Antonio Carlos
Egypto
O CONFEITEIRO (Der Kuchenmacher).
Israel/Alemanha, 2018. Direção:
Ofir Raul Graizer. Com Tim Kalkhof,
Sarah Adler, Roy Miller, Zohar Strauss.
107 min.
O filme indicado por Israel para concorrer ao
Oscar de produção estrangeira não entrou na lista de classificados. Talvez porque os concorrentes fossem muito
fortes, já que “O Confeiteiro” é um belo trabalho cinematográfico.
A trama envolve um triângulo amoroso: Oren (Roy Miller), um executivo judeu de
Israel, que vai a Berlim mensalmente a trabalho. Anat (Sarah Adler), sua mulher, vivendo em
Israel e, de uma família religiosa, cuida de um café que preza por seu
certificado kosher. E Thomas (Tim
Kalkhof), o confeiteiro alemão, com quem Oren se envolve amorosamente.

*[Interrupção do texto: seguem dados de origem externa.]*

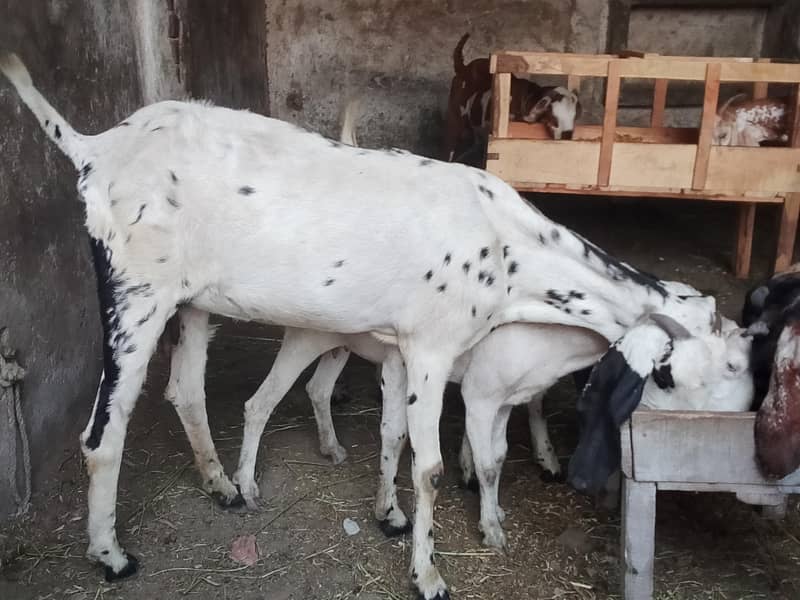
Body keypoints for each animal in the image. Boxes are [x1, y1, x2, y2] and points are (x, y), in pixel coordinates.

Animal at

O tratamento dado a esse triângulo pelo
diretor e roteirista Ofir Raul Graizer é o que faz a diferença. O filme aborda diversas questões, sempre com
muita sutileza, utilizando-se da ironia e tratando de negações, perdas e
descobertas.
Um dos grandes focos de “O Confeiteiro” é,
naturalmente, a comida, kosher ou não, particularmente os doces. É por
meio deles que Oren conhece Thomas, passa a frequentar regularmente sua
padaria, quando vai a Berlim e traz deliciosos biscoitos de canela que Anat
adora.
É a habilidade de confeiteiro de Thomas que o
aproximará muito de Anat no café dela, em Israel, na ausência de Oren. O convívio de ambos será terno e
colaborativo, mas a história por trás disso é irônica, já que há coisas
escondidas, não ditas, e há manipulação na situação. No entanto, tudo vai se construindo num tom
leve, embora a gente perceba que algo inevitavelmente terá de acontecer.

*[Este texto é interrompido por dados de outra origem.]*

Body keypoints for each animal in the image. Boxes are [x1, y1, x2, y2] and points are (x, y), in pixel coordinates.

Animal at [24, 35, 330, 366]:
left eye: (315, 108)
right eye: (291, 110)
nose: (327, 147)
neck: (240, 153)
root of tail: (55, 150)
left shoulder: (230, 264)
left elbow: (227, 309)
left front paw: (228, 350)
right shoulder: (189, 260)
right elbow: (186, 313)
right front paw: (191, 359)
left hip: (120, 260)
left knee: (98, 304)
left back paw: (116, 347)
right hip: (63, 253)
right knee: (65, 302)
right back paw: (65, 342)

O sucesso da comida que não é kosher ,
que está na base da situação, cria algum conflito, especialmente por parte do
irmão de Anat, Moti (Zohar Strauss), que é religioso convicto. É essa comida questionada, porém, o que
conquista tanto Oren quanto Anat e o público judaico do café.
A origem alemã não judaica de Thomas, com os
elementos históricos complicados conhecidos, seria outro empecilho, tanto ao
trabalho quanto à relação amorosa. Mas
também aí os princípios não vingam.
Aliás, princípios têm sempre de passar pelo crivo da realidade concreta
da vida, do contrário se tornam fundamentalismos tolos e opressores.

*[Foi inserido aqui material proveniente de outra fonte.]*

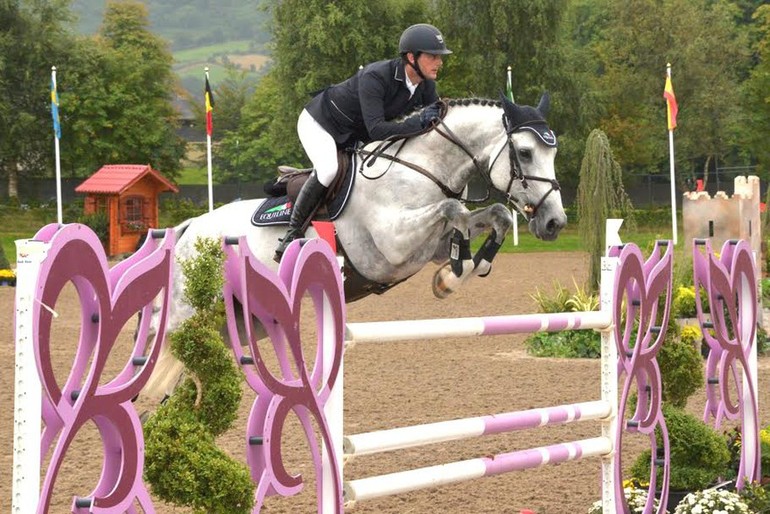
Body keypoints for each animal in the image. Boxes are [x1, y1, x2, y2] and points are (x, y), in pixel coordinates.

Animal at [142, 92, 564, 396]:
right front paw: (455, 271)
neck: (423, 169)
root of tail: (189, 228)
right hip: (188, 314)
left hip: (243, 325)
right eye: (525, 152)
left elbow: (494, 215)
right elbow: (453, 209)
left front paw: (458, 273)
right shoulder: (392, 246)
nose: (554, 222)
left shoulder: (428, 247)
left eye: (553, 151)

Outra sutileza do filme é o compartilhamento
da perda, não explicitado, entre Thomas e Anat.
E é porque esse compartilhamento existe que importantes descobertas
podem acontecer. Mesmo o rompimento que
se anunciava na trama surpreende por se dar de forma abrupta e até agressiva,
mas pela intervenção externa, já que o que foi construído, na verdade, não
desmoronou. A sutileza marcada pelos
vínculos que se criaram vai literalmente até a última sequência de “O
Confeiteiro”.
Numa época em que o cinemão prima pela ação
desmedida, pelo excesso e pelo explícito, ver um filme que tem como marca a
sutileza é altamente recompensador. É
possível acompanhar a narrativa ponto a ponto, detalhe a detalhe, intuir o que
vem, identificar-se com ações, motivações e circunstâncias dos personagens,
tentar entender devagar, sem precisar emitir julgamentos.
O que “O Confeiteiro” nos mostra é que a vida,
as relações pessoais e seus determinantes culturais, étnicos, históricos ou
religiosos, são coisas complexas que interferem de modo intenso, mas também
sutil, em tudo. É por isso que o tal
triângulo amoroso, tão conhecido e manjado, assume aqui uma dimensão mais
profunda. O filme está distante do
folhetim, do melodrama, tal como costumam ser concebidos.
Claro que o desempenho dos atores
protagonistas precisava se expressar da forma mais sutil e delicada possível, e
isso foi conseguido. São interpretações
suaves, contidas, mesmo nos momentos mais sofridos.